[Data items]
↓
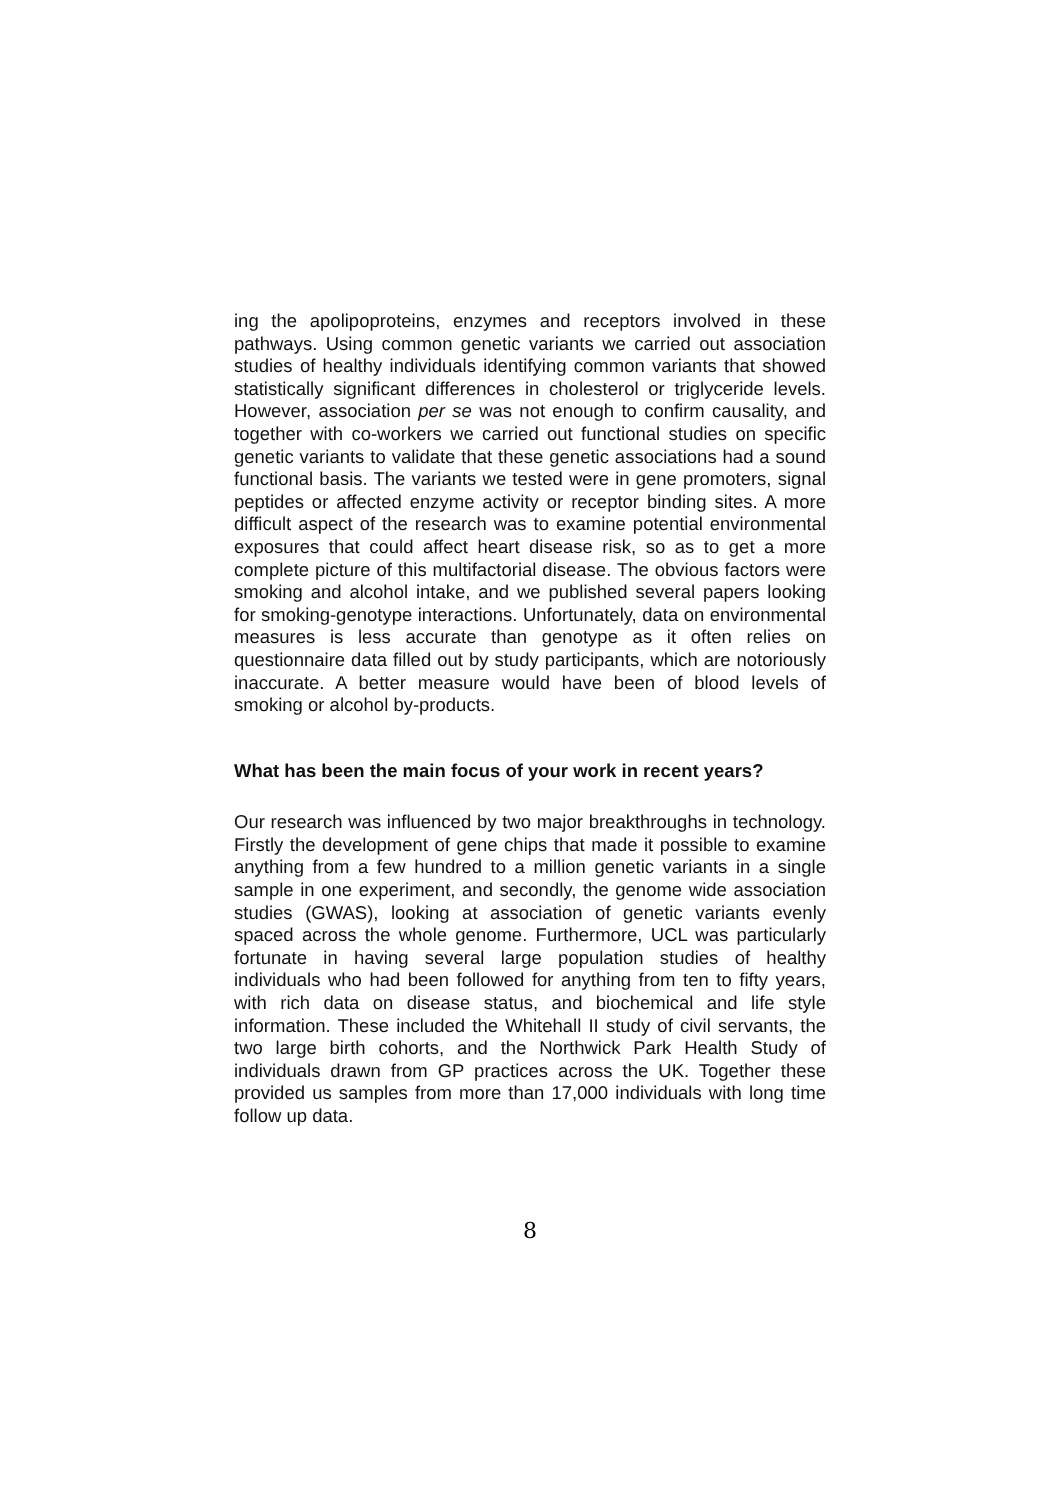ing the apolipoproteins, enzymes and receptors involved in these pathways. Using common genetic variants we carried out association studies of healthy individuals identifying common variants that showed statistically significant differences in cholesterol or triglyceride levels. However, association per se was not enough to confirm causality, and together with co-workers we carried out functional studies on specific genetic variants to validate that these genetic associations had a sound functional basis. The variants we tested were in gene promoters, signal peptides or affected enzyme activity or receptor binding sites. A more difficult aspect of the research was to examine potential environmental exposures that could affect heart disease risk, so as to get a more complete picture of this multifactorial disease. The obvious factors were smoking and alcohol intake, and we published several papers looking for smoking-genotype interactions. Unfortunately, data on environmental measures is less accurate than genotype as it often relies on questionnaire data filled out by study participants, which are notoriously inaccurate. A better measure would have been of blood levels of smoking or alcohol by-products.
What has been the main focus of your work in recent years?
Our research was influenced by two major breakthroughs in technology. Firstly the development of gene chips that made it possible to examine anything from a few hundred to a million genetic variants in a single sample in one experiment, and secondly, the genome wide association studies (GWAS), looking at association of genetic variants evenly spaced across the whole genome. Furthermore, UCL was particularly fortunate in having several large population studies of healthy individuals who had been followed for anything from ten to fifty years, with rich data on disease status, and biochemical and life style information. These included the Whitehall II study of civil servants, the two large birth cohorts, and the Northwick Park Health Study of individuals drawn from GP practices across the UK. Together these provided us samples from more than 17,000 individuals with long time follow up data.
8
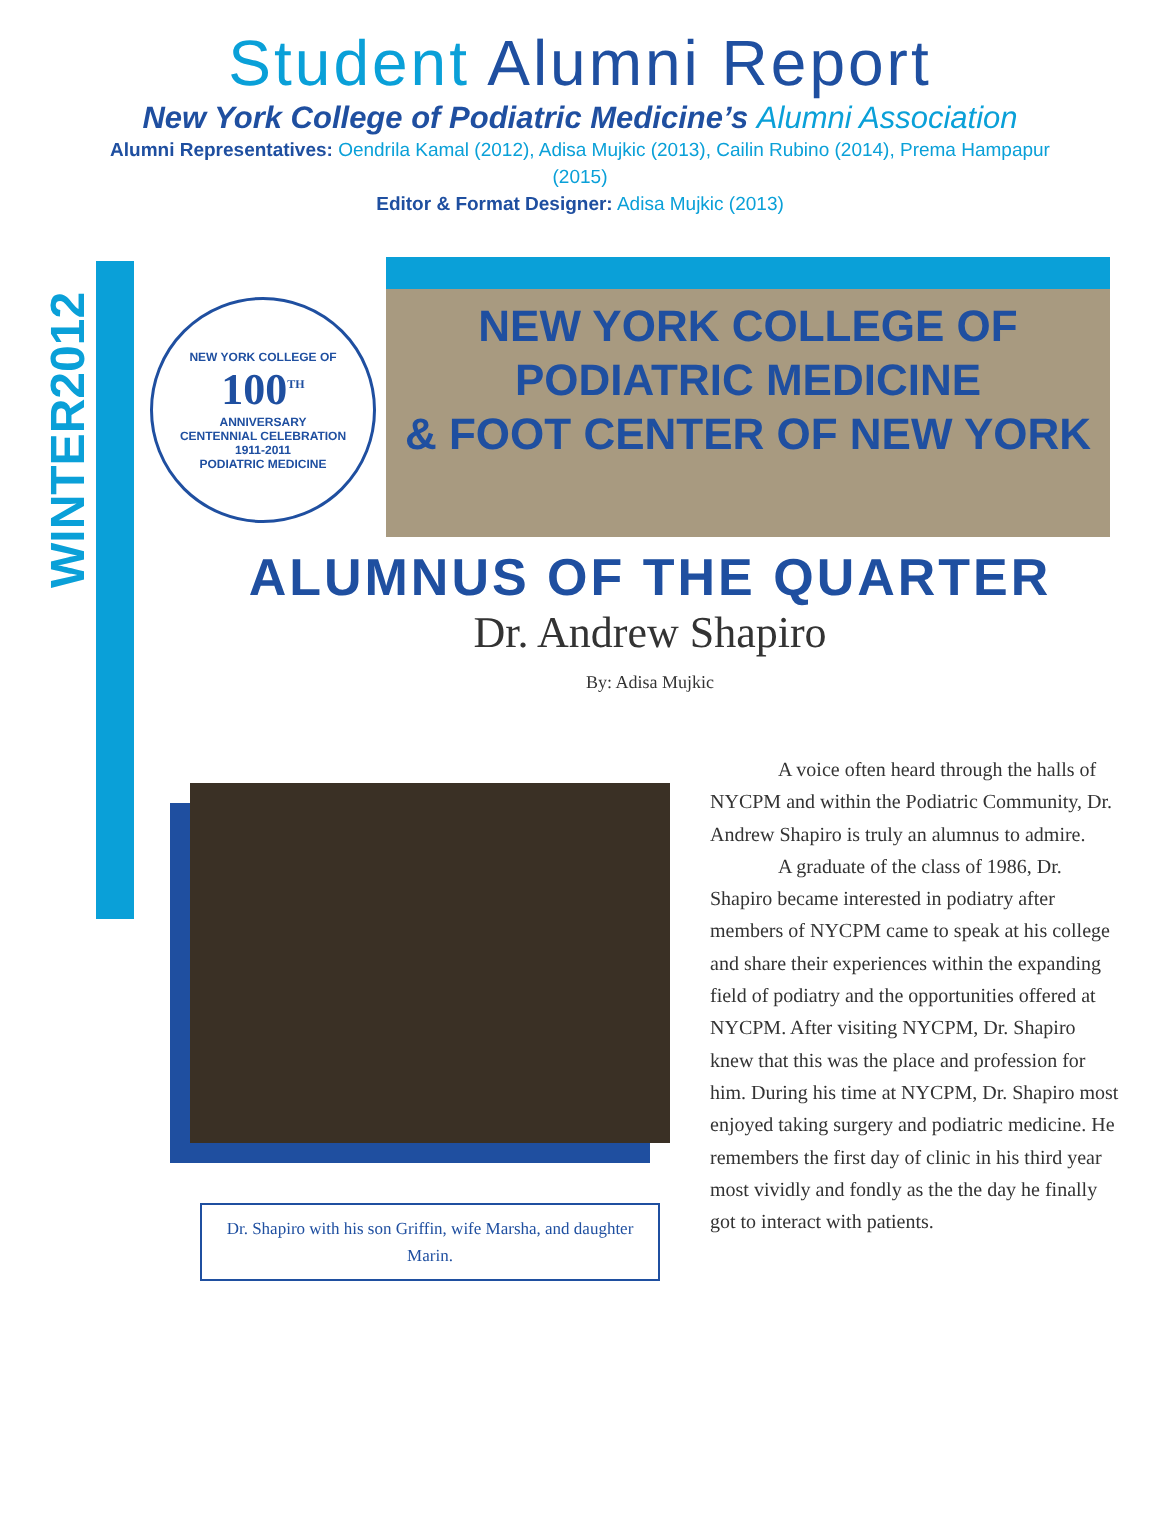Student Alumni Report
New York College of Podiatric Medicine’s Alumni Association
Alumni Representatives: Oendrila Kamal (2012), Adisa Mujkic (2013), Cailin Rubino (2014), Prema Hampapur (2015)
Editor & Format Designer: Adisa Mujkic (2013)
WINTER2012
NEW YORK COLLEGE OF
100<sup>TH</sup>
ANNIVERSARY
CENTENNIAL CELEBRATION
1911-2011
PODIATRIC MEDICINE
NEW YORK COLLEGE OF
PODIATRIC MEDICINE
& FOOT CENTER OF NEW YORK
ALUMNUS OF THE QUARTER
Dr. Andrew Shapiro
By: Adisa Mujkic
Dr. Shapiro with his son Griffin, wife Marsha, and daughter Marin.
A voice often heard through the halls of NYCPM and within the Podiatric Community, Dr. Andrew Shapiro is truly an alumnus to admire.
A graduate of the class of 1986, Dr. Shapiro became interested in podiatry after members of NYCPM came to speak at his college and share their experiences within the expanding field of podiatry and the opportunities offered at NYCPM. After visiting NYCPM, Dr. Shapiro knew that this was the place and profession for him. During his time at NYCPM, Dr. Shapiro most enjoyed taking surgery and podiatric medicine. He remembers the first day of clinic in his third year most vividly and fondly as the the day he finally got to interact with patients.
↑
Requirement
If a line in the records has the word "Mujkic", copy that line.

Response box
Alumni Representatives: Oendrila Kamal (2012), Adisa Mujkic (2013), Cailin Rubino (2014), Prema Hampapur (2015)
Editor & Format Designer: Adisa Mujkic (2013)
By: Adisa Mujkic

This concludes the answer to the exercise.